**PAGE TEXT**
/---
Category: Looking Back

  • Looking Back: I still don’t believe in learning styles…

    This article was originally posted on July 20, 2010. I’ve recently been in conversation with a number of people about learning styles so thought it was timely to look back at this one.


    A few years ago I had a series of … conversations … with my then PhD adviser about the notion of learning styles. The conversations included a few of us candidates who were also elementary or high school teachers. He maintained, and would not budge, the stance that there was no evidence to prove the existence of learning styles or the value of learning about individual student learning styles in order to improve their learning in a classroom setting. We maintained that we had seen the value in our classrooms! What was this nonsense about learning style theories being wrong? How could I give up all of the work I had been doing around learning styles in my professional and academic life (a portion of my MA included examining learning style for work in organizational development)?
\---
**WORK REQUEST 1**
Repeat the passage of the learning styles post between "A few years" and "in organizational development)?", inclusive.
**WORK REQUEST 2**
Carry on the learning styles post from its last sentence.
You won't need the listing for anything here.

**DATA EXTRACT**
/---
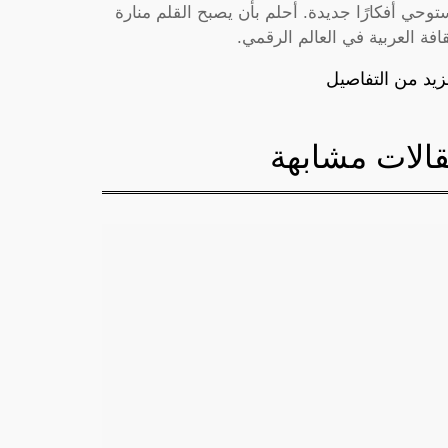
توحي أفكارًا جديدة. أحلم بأن يصبح القلم منارة
قافة العربية في العالم الرقمي.
زيد من التفاصيل
الات مشابهة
\---
**YOUR RESPONSE 1**
A few years ago I had a series of … conversations … with my then PhD adviser about the notion of learning styles. The conversations included a few of us candidates who were also elementary or high school teachers. He maintained, and would not budge, the stance that there was no evidence to prove the existence of learning styles or the value of learning about individual student learning styles in order to improve their learning in a classroom setting. We maintained that we had seen the value in our classrooms! What was this nonsense about learning style theories being wrong? How could I give up all of the work I had been doing around learning styles in my professional and academic life (a portion of my MA included examining learning style for work in organizational development)?

**YOUR RESPONSE 2**
    So now it’s a few years later and my coursework for this week falls under the theme of, you guessed it, learning styles. And guess what? My thoughts have changed on the subject. I realize that I have stopped testing for learning styles in my classroom. What I used to see as proof that the individual learning styles existed I now see as proof that learning happens when we have a variety of stimuli or input methods. I focus more on making sure there is a diversity of input – that the material I am presenting (if it is me presenting it) is being presented in a variety of manners. Rather than thinking of each students as having a dominant learning style, I think of how multiple forms of input help to solidify learning in everyone.

    And then I did some research and found a number of documents on how learning styles can not be measured, that there is no proof of their existence. Of course, we do always find what we are looking for, don’t we? Regardless, the more I think of this, the more it makes sense.

    Yes, it is possible to supply input (material, lessons, ideas, whatever) in different modalities – visually, kinesthetically, aurally, reflexively, actively, tactiley (according to dictionary.com that is a word, I’m not convinced), [add your -ly here] – and I would argue that this is a good thing BUT that the decision to do so is about good teaching and not about accessing the preferred learning styles of students.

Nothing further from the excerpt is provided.